Na vastidão do Mato Grosso do Sul, onde a terra sangra sob o conflito entre grileiros e povos originários, há um drama invisível: o luto psíquico das famílias daqueles que roubam terras da União Federal. Sob a aparente prosperidade material, esconde-se uma geografia de angústia, onde o sujeito — individual e coletivo — enfrenta as consequências de um ato que corrói a integridade simbólica do ethos familiar. A psicanálise, ao desvelar o inconsciente, revela que a violência contra a terra indígena é também uma automutilação da alma de quem a perpetua, ecoando nas gerações como um destino cifrado.
### 1. Superego e Economia da Culpa
Freud ensina que o superego, herdeiro do complexo paterno, é o tribunal interno que julga nossos atos. Nas famílias dos grileiros, esse tribunal transforma-se em um teatro de sombras: a riqueza acumulada pela expropriação carrega consigo a assinatura de um crime não confessado. O segredo, guardado a portas fechadas, gera uma culpa difusa, não nomeada, que se infiltra nas relações como um veneno sem antídoto. As crianças, ao herdarem terras marcadas pelo sangue Guarani-Kaiowá, herdam também um fardo transgeracional — perguntas não respondidas sobre a origem da fortuna familiar tornam-se sintomas: insônias, ataques de pânico, ou um ódio inexplicável ao próprio sobrenome.
### 2. Violência Reprimida e Retorno
Lacan diria que o real sempre retorna. A violência contra os corpos indígenas e a terra, embora apagada do discurso familiar, insiste em surgir nas fissuras do cotidiano: pesadelos recorrentes com incêndios florestais, ataques de ira desproporcionais, ou a compulsão por cercar propriedades inexistentes. A supressão do trauma — a consciência implícita de que a "conquista" representou um ato desumanizador — transfigura-se em comportamento inadequado. Filhos, inconscientemente, reencenam a violência dos pais: tornam-se agressores na escola, ou, paradoxalmente, desenvolvem fobias a espaços abertos, como se a terra, na vastidão, os acusasse.

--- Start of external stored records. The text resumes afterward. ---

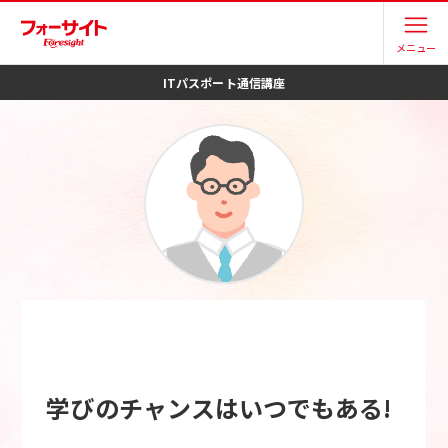
メニュー
ITパスポート
通信講座
学びのチャンスはいつでもある!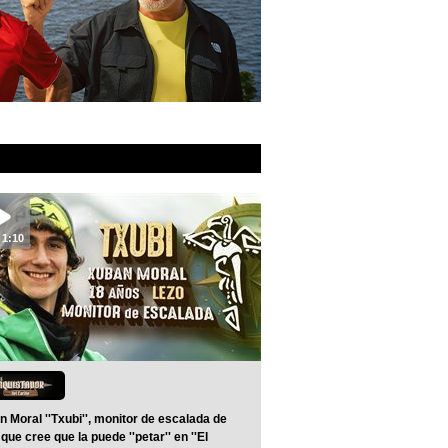
1:10
 Moral ''Txubi'', monitor de escalada de
que cree que la puede ''petar'' en ''El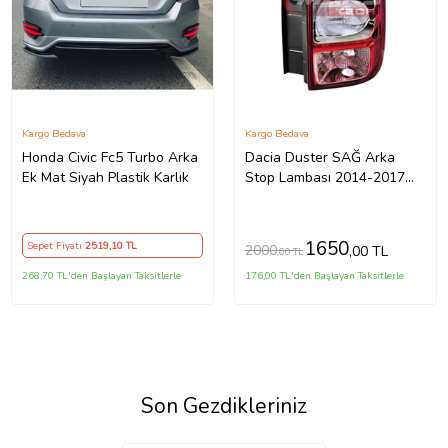
Kargo Bedava
Kargo Bedava
Honda Civic Fc5 Turbo Arka
Dacia Duster SAĞ Arka
Ek Mat Siyah Plastik Karlık
Stop Lambası 2014-2017
ARASI
1650
Sepet Fiyatı
2519
,10 TL
2000
,00 TL
,00 TL
268,70 TL'den Başlayan Taksitlerle
176,00 TL'den Başlayan Taksitlerle
Son Gezdikleriniz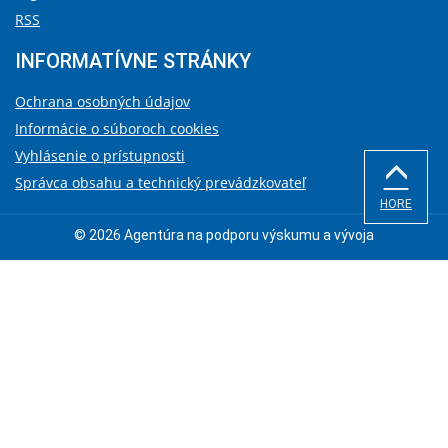
RSS
INFORMATÍVNE STRÁNKY
Ochrana osobných údajov
Informácie o súboroch cookies
Vyhlásenie o prístupnosti
Správca obsahu a technický prevádzkovateľ
HORE
© 2026 Agentúra na podporu výskumu a vývoja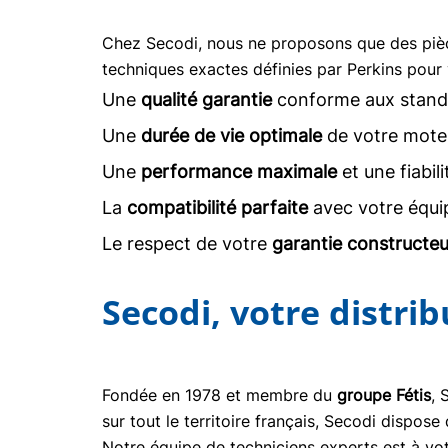
Chez Secodi, nous ne proposons que des pi
techniques exactes définies par Perkins pour 
Une
qualité garantie
conforme aux stand
Une
durée de vie optimale
de votre moteu
Une
performance maximale
et une fiabil
La
compatibilité parfaite
avec votre équi
Le respect de votre
garantie constructeu
Secodi, votre distri
Fondée en 1978 et membre du
groupe Fétis
, 
sur tout le territoire français, Secodi dispo
Notre équipe de techniciens experts est à vot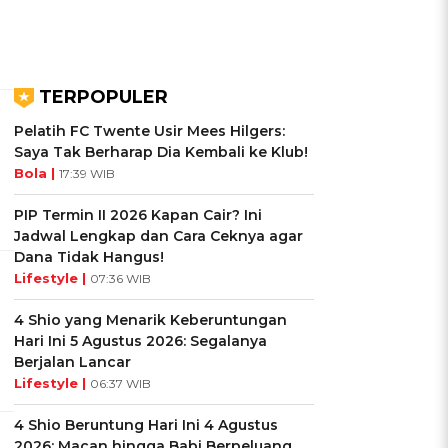
TERPOPULER
Pelatih FC Twente Usir Mees Hilgers:
Saya Tak Berharap Dia Kembali ke Klub!
Bola |
17:39 WIB
PIP Termin II 2026 Kapan Cair? Ini
Jadwal Lengkap dan Cara Ceknya agar
Dana Tidak Hangus!
Lifestyle |
07:36 WIB
4 Shio yang Menarik Keberuntungan
Hari Ini 5 Agustus 2026: Segalanya
Berjalan Lancar
Lifestyle |
06:37 WIB
4 Shio Beruntung Hari Ini 4 Agustus
2026: Macan hingga Babi Berpeluang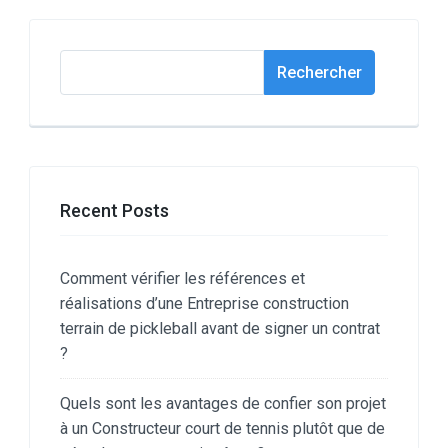
Rechercher
Rechercher
Recent Posts
Comment vérifier les références et
réalisations d’une Entreprise construction
terrain de pickleball avant de signer un contrat
?
Quels sont les avantages de confier son projet
à un Constructeur court de tennis plutôt que de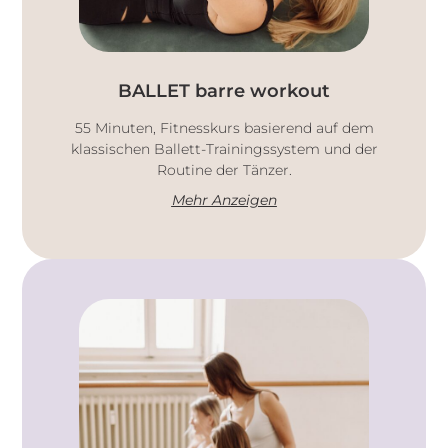
BALLET barre workout
55 Minuten, Fitnesskurs basierend auf dem
klassischen Ballett-Trainingssystem und der
Routine der Tänzer.
Mehr Anzeigen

### 3. Ferida Narcísica da Ilegitimidade
A posse ilegítima da terra cria uma ferida narcísica coletiva. A família constrói sua identidade sobre um mito de "pioneirismo" e "trabalho duro", mas, no íntimo, sabe que seu legado é uma ficção. Esse abismo entre o self idealizado e a verdade gera uma fratura no ego, levando a mecanismos de defesa patológicos: negação ("os índios não existiam aqui"), projeção ("o governo é o verdadeiro ladrão") ou racionalização ("é progresso"). A terra, em vez de símbolo de orgulho, torna-se um espelho que reflete a própria ilegitimidade, corroendo o sentimento de pertencimento até à raiz.
### 4. Transmissão do Vazio: Entre Silêncio e Grito
A psicanálise intergeracional de Nicolas Abraham e Maria Torok fala de "fantasmas" — segredos inenarráveis que assombram os descendentes. Nas famílias dos grileiros, o não dito sobre a origem da terra converte-se em um cripta psíquica. Adolescentes, ao descobrirem a verdade em documentos ou histórias locais, enfrentam um dilema ético: trair o clã ou calar-se, internalizando a cumplicidade. Alguns rompem o laço, exilando-se em grandes cidades; outros repetem o padrão, justificando-o como "tradição". Em ambos os casos, o vínculo familiar torna-se um campo de ruínas, onde o amor e a lealdade são contaminados pela dúvida.
### 5. Conclusão: Terra como Espelho da Alma
A cura, para a psicanálise, exige confrontar o recalcado. Para essas famílias, isso significaria reconhecer o roubo como pecado original e restituir a terra — gesto que, embora utópico, seria a única via para dissolver a culpa petrificada. Enquanto isso não ocorre, continuarão a habitar um limbo ético, onde a prosperidade material é uma armadilha dourada. A terra indígena, mais que um território, é um símbolo do Outro recusado; até que esse Outro seja reintegrado no discurso familiar, a psique coletiva permanecerá enraizada no deserto do próprio eu.
Enquanto o Mato Grosso do Sul chora as matas devastadas, as famílias dos grileiros choram, sem saber, a devastação de si mesmas. Na interseção entre ética e inconsciente, só resta uma lei: não se pode roubar a terra sem roubar, primeiro, a própria humanidade.